| What is expected |
Gather all lines in the records below that include the word "neck".

☆ ☆ ☆ ☆ ☆ ☆ ☆

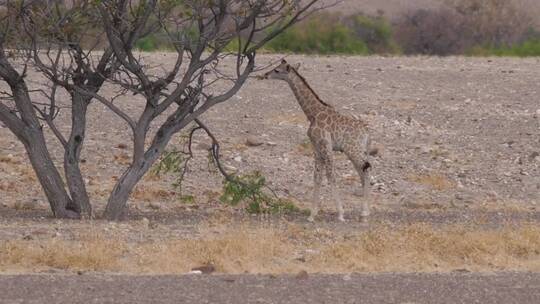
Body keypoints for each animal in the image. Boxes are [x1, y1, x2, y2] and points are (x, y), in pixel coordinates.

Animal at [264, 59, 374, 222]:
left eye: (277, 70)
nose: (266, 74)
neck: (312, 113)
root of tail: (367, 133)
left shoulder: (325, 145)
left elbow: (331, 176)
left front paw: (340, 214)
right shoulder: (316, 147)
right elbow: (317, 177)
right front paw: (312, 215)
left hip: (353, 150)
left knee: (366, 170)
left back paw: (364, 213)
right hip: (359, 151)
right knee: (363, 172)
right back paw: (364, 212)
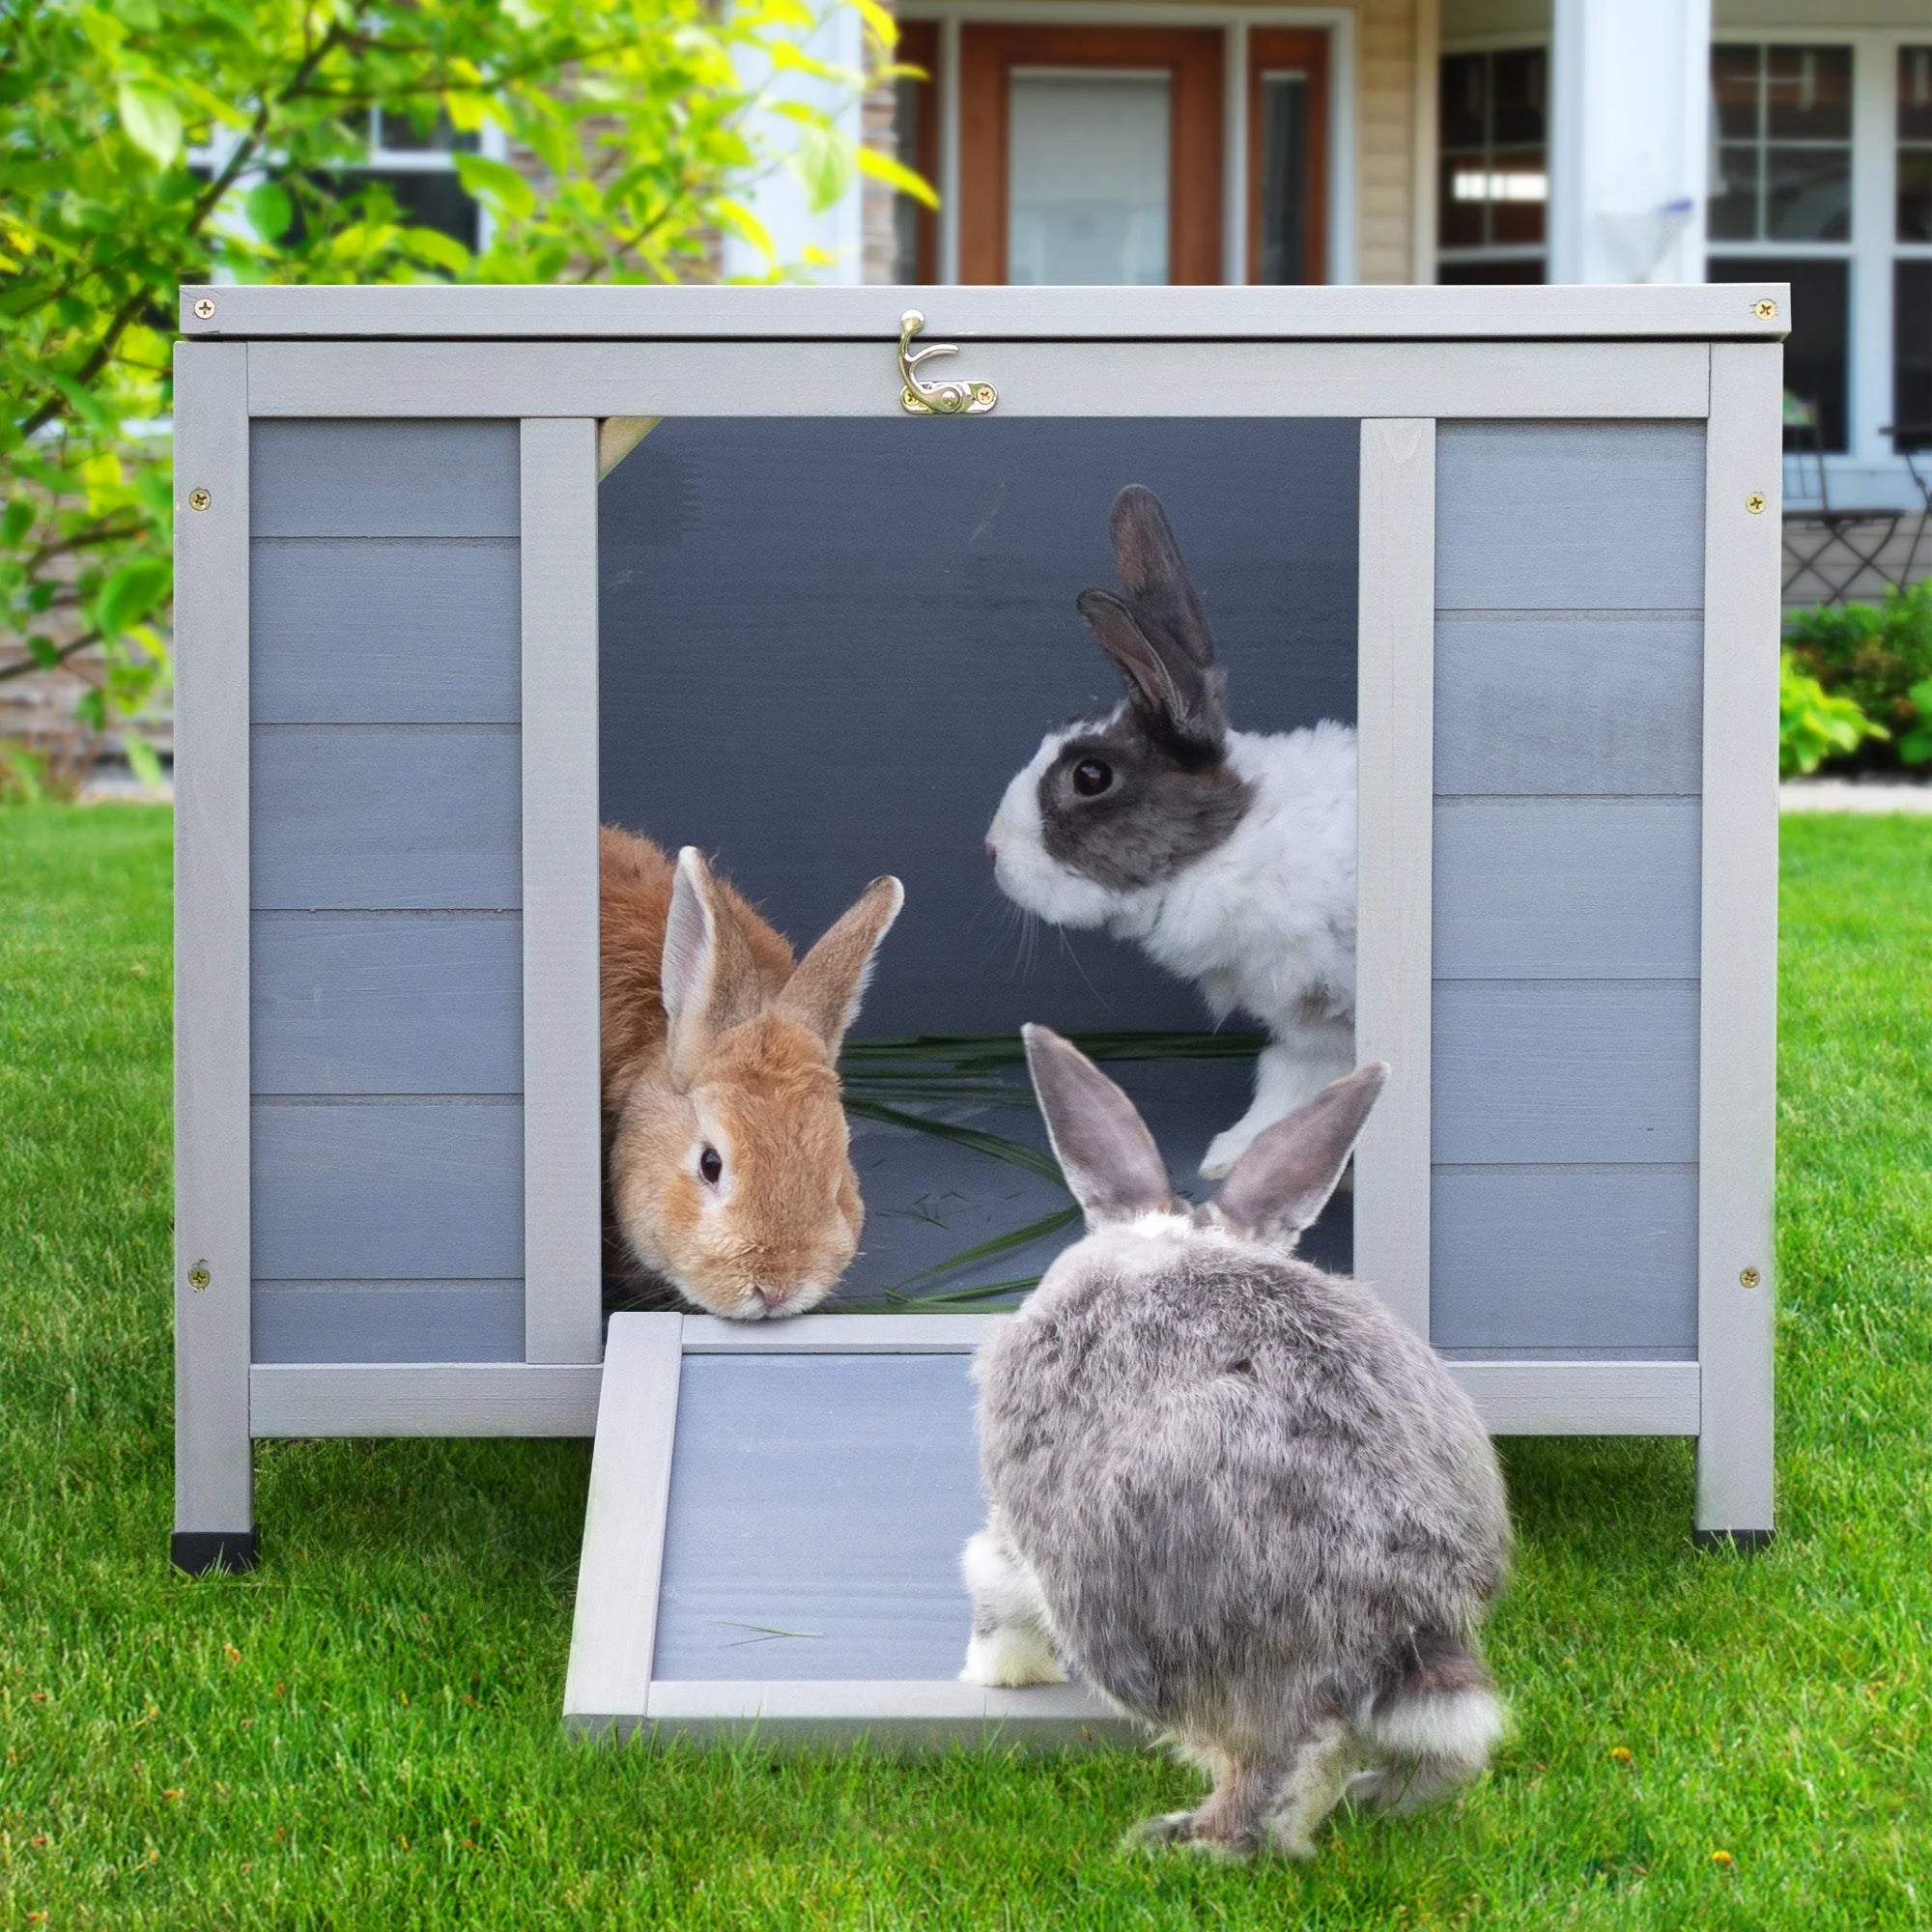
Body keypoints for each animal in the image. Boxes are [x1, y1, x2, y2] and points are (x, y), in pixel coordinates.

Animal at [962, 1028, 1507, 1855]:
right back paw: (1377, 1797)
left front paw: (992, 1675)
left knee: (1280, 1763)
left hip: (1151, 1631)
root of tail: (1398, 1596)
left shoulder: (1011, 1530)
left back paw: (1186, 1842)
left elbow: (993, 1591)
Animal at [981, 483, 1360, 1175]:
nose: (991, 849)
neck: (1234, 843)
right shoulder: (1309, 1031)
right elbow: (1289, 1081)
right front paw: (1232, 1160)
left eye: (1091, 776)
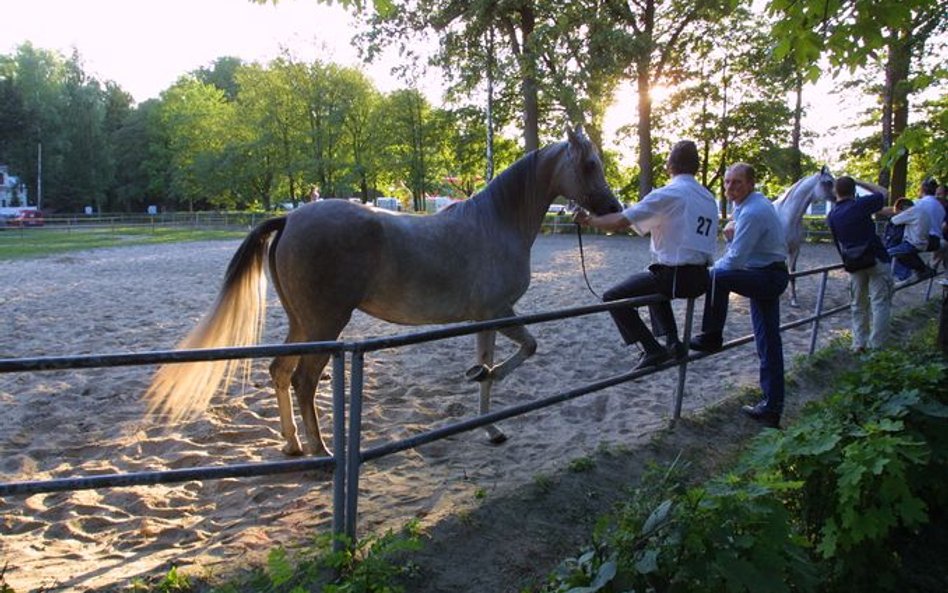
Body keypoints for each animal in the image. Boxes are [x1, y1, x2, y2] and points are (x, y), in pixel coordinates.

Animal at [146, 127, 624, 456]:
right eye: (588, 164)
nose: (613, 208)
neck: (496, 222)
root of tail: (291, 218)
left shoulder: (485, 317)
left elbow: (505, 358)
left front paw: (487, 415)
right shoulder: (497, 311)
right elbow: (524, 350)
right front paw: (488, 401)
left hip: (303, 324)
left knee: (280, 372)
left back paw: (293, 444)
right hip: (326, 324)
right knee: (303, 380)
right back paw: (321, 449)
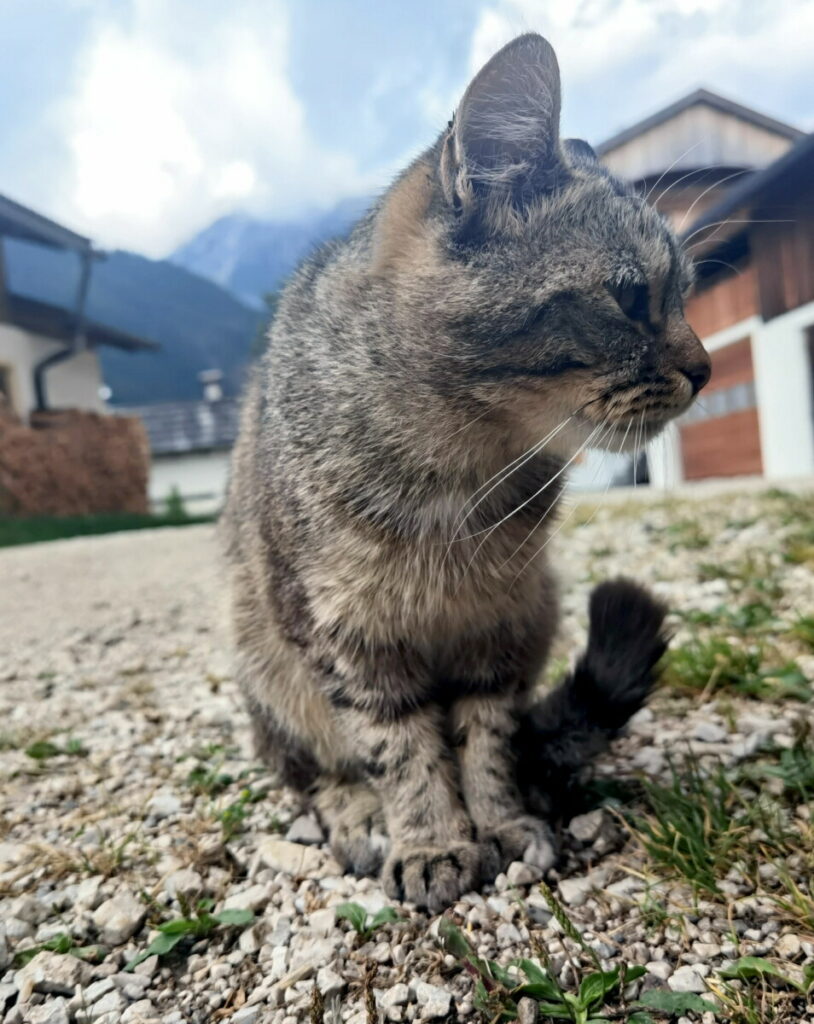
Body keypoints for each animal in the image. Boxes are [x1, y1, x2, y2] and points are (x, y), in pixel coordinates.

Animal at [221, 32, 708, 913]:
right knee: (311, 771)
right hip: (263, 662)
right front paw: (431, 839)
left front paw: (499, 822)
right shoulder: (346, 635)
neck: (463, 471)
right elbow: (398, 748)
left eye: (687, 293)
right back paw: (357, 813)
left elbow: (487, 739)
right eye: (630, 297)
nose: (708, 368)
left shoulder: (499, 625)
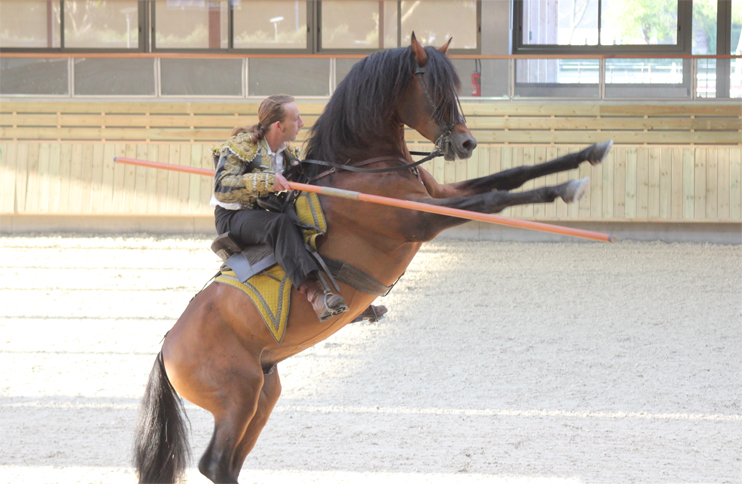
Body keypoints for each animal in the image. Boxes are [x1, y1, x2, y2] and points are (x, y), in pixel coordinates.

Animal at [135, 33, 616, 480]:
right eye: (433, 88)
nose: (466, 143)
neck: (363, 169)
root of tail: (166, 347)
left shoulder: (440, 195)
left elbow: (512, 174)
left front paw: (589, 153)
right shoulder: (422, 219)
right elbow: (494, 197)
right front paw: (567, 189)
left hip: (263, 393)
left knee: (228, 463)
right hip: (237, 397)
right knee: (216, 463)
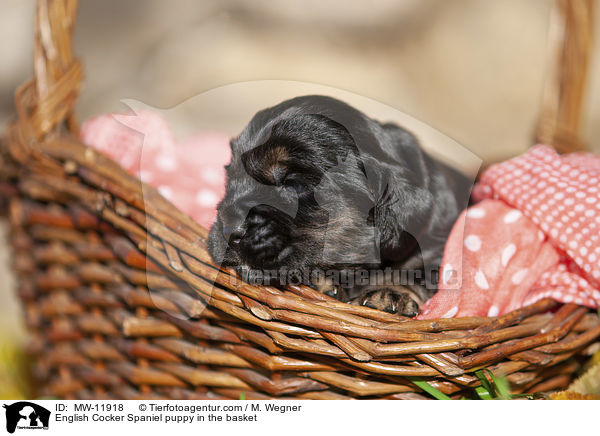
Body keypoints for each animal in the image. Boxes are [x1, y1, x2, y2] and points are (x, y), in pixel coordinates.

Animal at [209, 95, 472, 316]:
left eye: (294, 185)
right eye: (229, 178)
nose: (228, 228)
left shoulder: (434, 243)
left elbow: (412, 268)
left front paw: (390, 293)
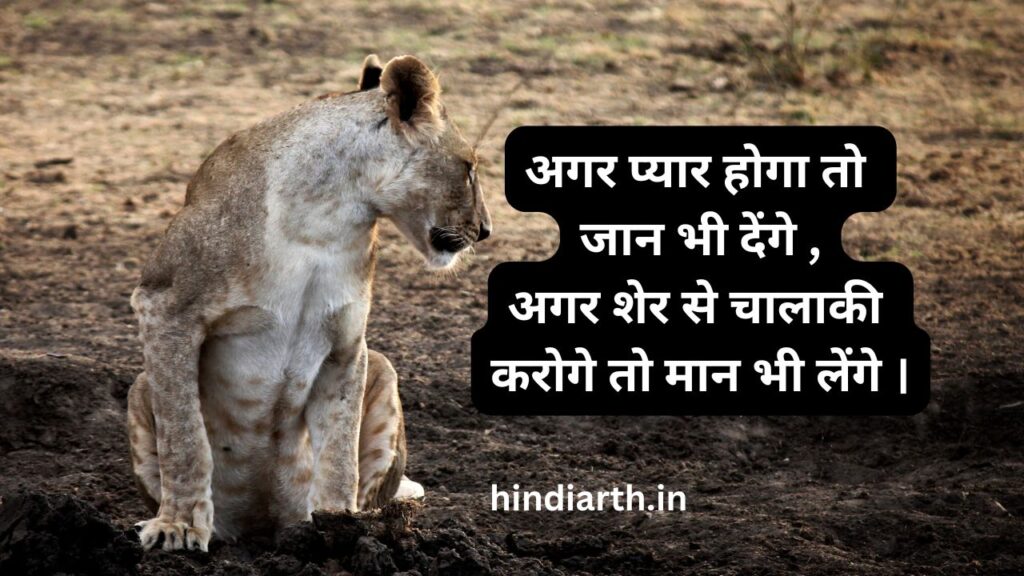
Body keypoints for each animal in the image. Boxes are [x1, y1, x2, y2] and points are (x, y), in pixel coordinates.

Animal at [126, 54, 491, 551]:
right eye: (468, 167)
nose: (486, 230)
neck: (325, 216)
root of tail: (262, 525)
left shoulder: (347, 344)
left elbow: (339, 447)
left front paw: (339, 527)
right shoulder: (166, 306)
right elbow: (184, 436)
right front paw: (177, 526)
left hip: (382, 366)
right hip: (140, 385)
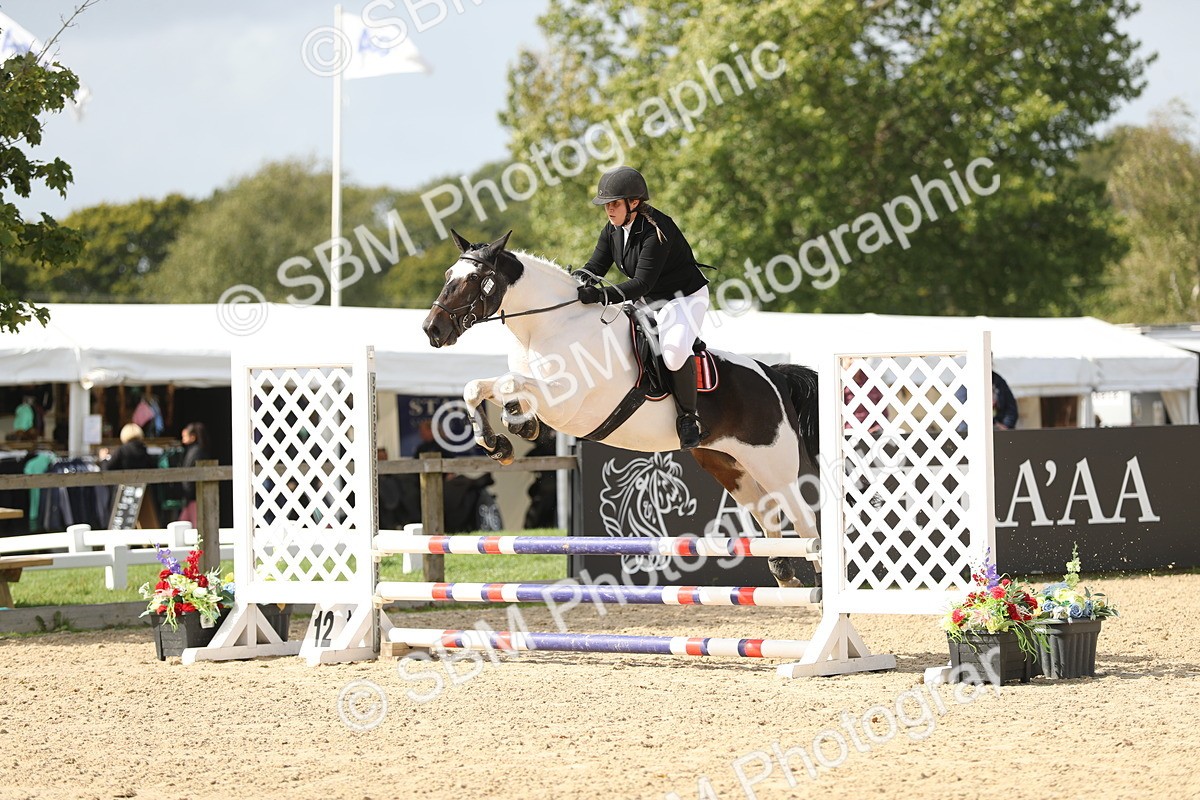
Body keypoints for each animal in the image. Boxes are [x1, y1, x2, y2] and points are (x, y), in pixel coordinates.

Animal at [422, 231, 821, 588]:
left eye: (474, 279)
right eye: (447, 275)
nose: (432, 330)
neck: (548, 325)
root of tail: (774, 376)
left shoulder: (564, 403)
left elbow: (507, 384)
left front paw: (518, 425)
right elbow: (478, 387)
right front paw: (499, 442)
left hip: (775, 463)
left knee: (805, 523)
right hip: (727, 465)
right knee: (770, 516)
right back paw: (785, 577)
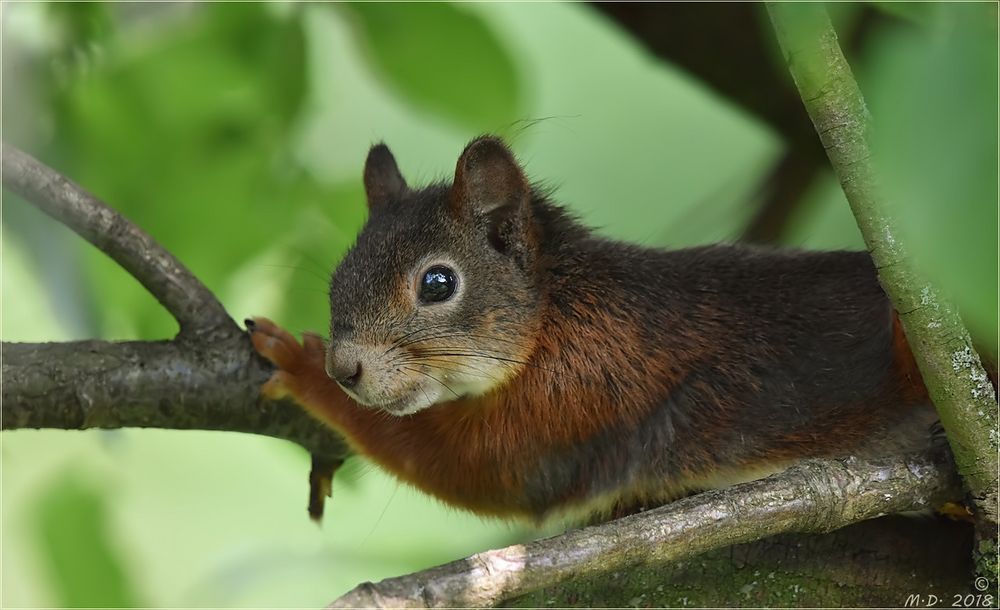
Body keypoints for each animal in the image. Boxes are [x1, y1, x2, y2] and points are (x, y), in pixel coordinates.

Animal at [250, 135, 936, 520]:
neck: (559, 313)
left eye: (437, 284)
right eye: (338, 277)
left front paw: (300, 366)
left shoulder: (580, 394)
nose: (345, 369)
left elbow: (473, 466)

☆ ☆ ☆ ☆ ☆ ☆ ☆

| Answer to the problem |
neck: (312, 113)
neck: (1234, 843)
neck: (496, 222)
neck: (463, 471)
neck: (363, 169)
neck: (325, 216)
neck: (548, 325)
neck: (559, 313)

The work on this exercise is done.